Lila inhales sharply through her teeth, but she doesn’t push my hands away.
“Stay with me,” I mutter.
Her lips press together as she nods. “I’m still here.”
Ivan observes us both with mild curiosity, as though we’re part of an experiment that has unfolded differently than anticipated.
“Arkady believed he was building something permanent,” he says after a moment.
Neither of us responds. He doesn’t seem to expect an answer.
“In reality,” he continues calmly, “Arkady was building a distraction.”
My eyes lift toward him. A faint trace of amusement lifts the corners of his mouth.
“He had money, influence, and just enough ambition to believe he could control both. That made him useful.”

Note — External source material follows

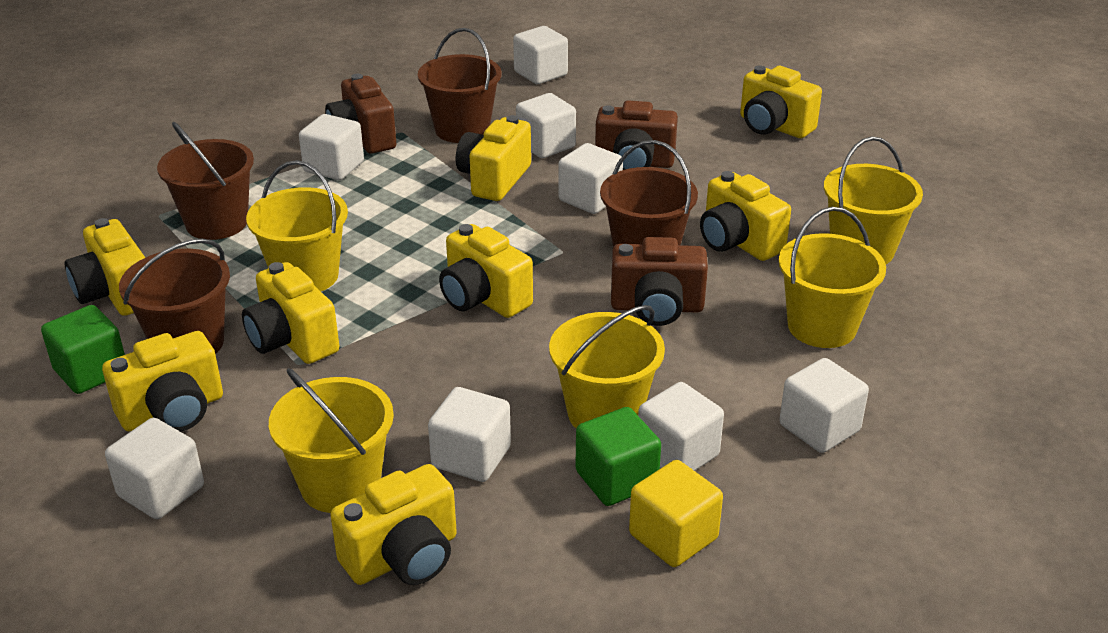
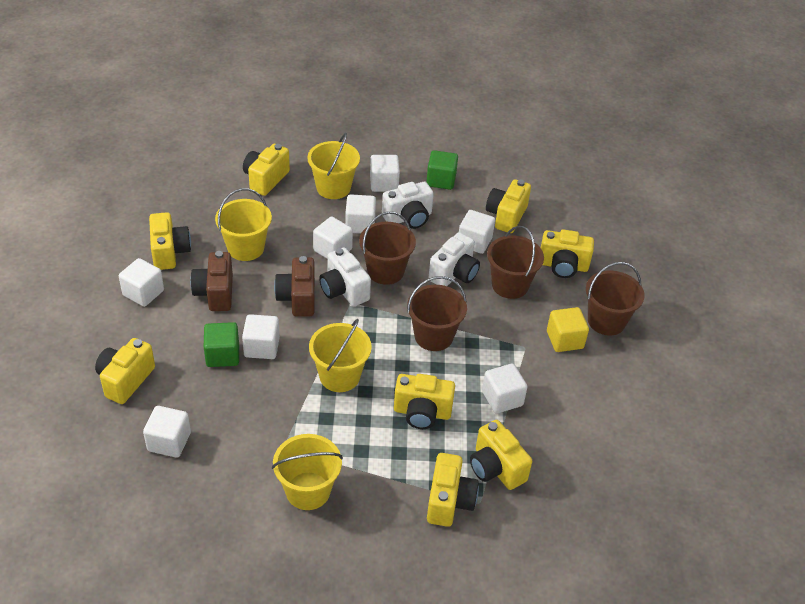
brown camera: [325,74,396,154] [595,100,678,170] [611,237,708,326] = 3 -> [190,251,233,311] [274,256,315,316] = 2
white camera: none = 0 -> [319,247,371,306] [382,182,434,229] [429,232,480,286] = 3
yellow bucket: [246,160,348,291] [269,368,394,513] [549,305,665,428] [778,207,886,348] [824,137,923,264] = 5 -> [215,188,272,261] [272,434,343,510] [307,133,360,199] [309,319,372,392] = 4

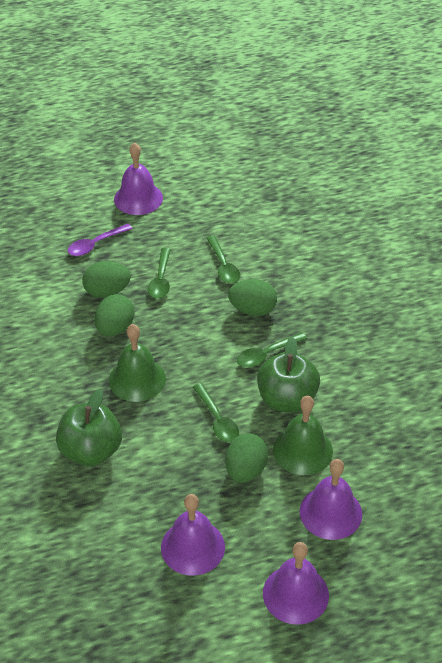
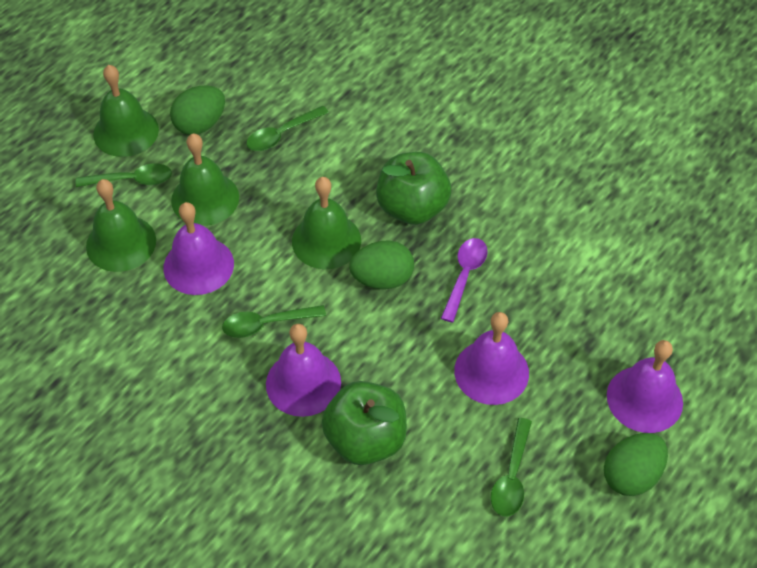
green bell: [109,324,166,402] [273,396,333,475] = 2 -> [86,179,156,272] [93,65,159,157] [171,133,239,226] [292,177,361,269] = 4
green egg: [82,261,131,298] [95,294,134,337] [225,433,268,483] [228,279,277,316] = 4 -> [170,86,225,135] [349,240,414,289] [604,433,668,496] = 3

Lila stares up at him, anger pushing through the pain visible in her expression. “You killed him,” she snaps.
“Yes.”
The confirmation is delivered with the same calm certainty as everything else he’s said since entering the warehouse. He glances briefly toward Maria again before returning his attention to Lila.
“Arkady was useful while he believed he was in charge.”
The statement fills the room with a heavy silence.
Lila lets out a short, disbelieving breath. “You think you’re better?”
“I know I’m more patient,” Ivan says matter-of-factly.
He studies her face for a moment. “If you were anyone else,” he continues calmly, “you would already be dead.”
Lila’s jaw tightens.
Ivan tilts his head as he watches her absorb that. “Unfortunately,” he adds, “blood occasionally has uses.”
The coldness in the remark sends a faint ripple through the guards standing nearby.
Lila exhales slowly, anger and disbelief mixing in her expression. “You dragged Rowan into this.”
“Yes,” he confirms.
“You set me up.”
“I presented an opportunity,” he replies evenly. “You accepted it.”
Her eyes burn with rage. “You used me.”
Ivan doesn’t bother denying it. “I did.”
The honesty is brutal. The silence that follows is deafening. Then Ivan adjusts the cuff of his sleeve as though the conversation has already begun to lose his interest.
“My father moved between cities when he worked for the Volkovs,” he says calmly. “Your mother was one of the women he left behind.”
Lila goes completely still. The information itself is not new, but hearing him reduce it to something so clinical strips away whatever distance she had been holding between herself and the truth.
“You knew about me for years,” she says. “And you waited.”